Slumdog Millionaire

by Dean Mattson

Bored and tired of the constant high winds that have been battering Ruidoso during Christmas break, I set off for El Paso yesterday to do a few errands and catch a movie.

Slumdog Millionaire , the movie I saw, is certainly an interesting film – it stands apart in its setting, topic and structure. It’s both the most real film out there right now, by showing us living conditions in one of India’s slums, and also tells the biggest fairytale.

It tells the story of Jamal who, despite being an orphan with no formal education, gets on the Indian version of Who Wants to Be a Millionaire, and is able to answer the first 13 questions. It’s assumed he’s cheating, so before he appears on his final show to answer the last questions to win his fortune, he is interrogated as to how he came up with all those correct answers. Through a series of flashbacks, we find out how he learned each answer and we also learn about his life and his close bond with the beautiful Latika.

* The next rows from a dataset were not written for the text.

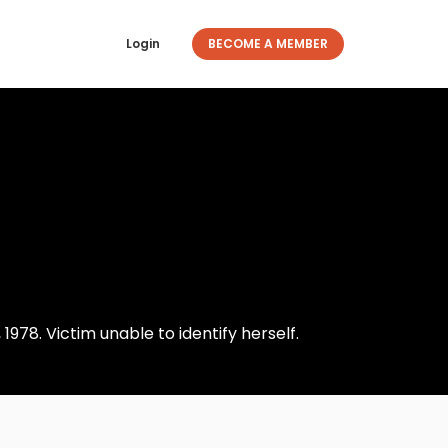
Login
BECOME A MEMBER
1978. Victim unable to identify herself.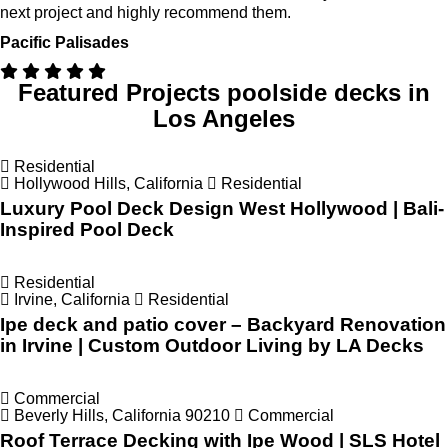
next project and highly recommend them.
Pacific Palisades
Featured Projects
poolside decks in
Los Angeles
Residential
Hollywood Hills, California
Residential
Luxury Pool Deck Design West Hollywood | Bali-
Inspired Pool Deck
Residential
Irvine, California
Residential
Ipe deck and patio cover – Backyard Renovation
in Irvine | Custom Outdoor Living by LA Decks
Commercial
Beverly Hills, California 90210
Commercial
Roof Terrace Decking with Ipe Wood | SLS Hotel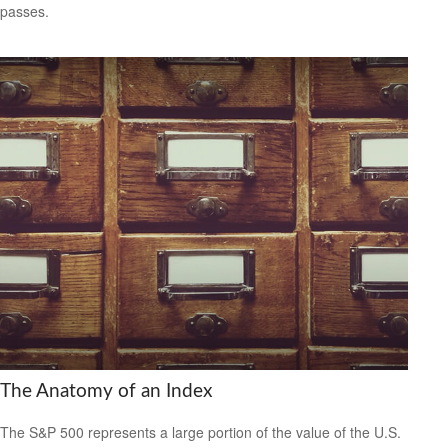
passes.
The Anatomy of an Index
The S&P 500 represents a large portion of the value of the U.S.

The film was made by the noted British director Danny Boyle, and it seems to me that he was trying to mix the grittier, complex elements of a Western film with the more sweeping, melodramatic elements of an Indian one. The movie never failed to hold my interest and it used the built-in drama of the Millionaire show as the glue that holds all the different elements together.

It’s the interrogation scenes that I didn’t buy. All of that for a game show contestant? Even going to the extreme of applying military-type of torture techniques like electrocution to get the truth out of him? Couldn’t they simply check the videotape to see if anyone was giving him signals?

The movie is rated R because of language and some violent language, so I wouldn’t recommend it for children. Adults and older teenagers who are looking for a movie that gives them a glimpse into a different part of the world should check it out.